■ EXERCISE AIM: Extract all lines from the data beneath that include the word "アルバイト".

■ Data items:
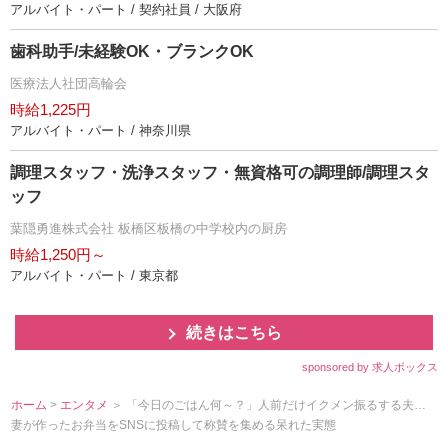
アルバイト・パート / 契約社員 / 大阪府
歯科助手/未経験OK・ブランクOK
医療法人社団高輪会
時給1,225円
アルバイト・パート / 神奈川県
調理スタッフ・洗浄スタッフ・無資格可の調理師/調理スタ
ッフ
葉隠勇進株式会社 板橋区板橋の中学校内の厨房
時給1,250円～
アルバイト・パート / 東京都
続きはこちら
sponsored by 求人ボックス
ホーム
>
エンタメ
＞ 「今日のごはん何～？」人前だけイクメン振るする夫…
妻が作ったお弁当をSNSに投稿して称賛を集める呆れた実態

■ RESULT OF THE EXERCISE:
アルバイト・パート / 契約社員 / 大阪府
アルバイト・パート / 神奈川県
アルバイト・パート / 東京都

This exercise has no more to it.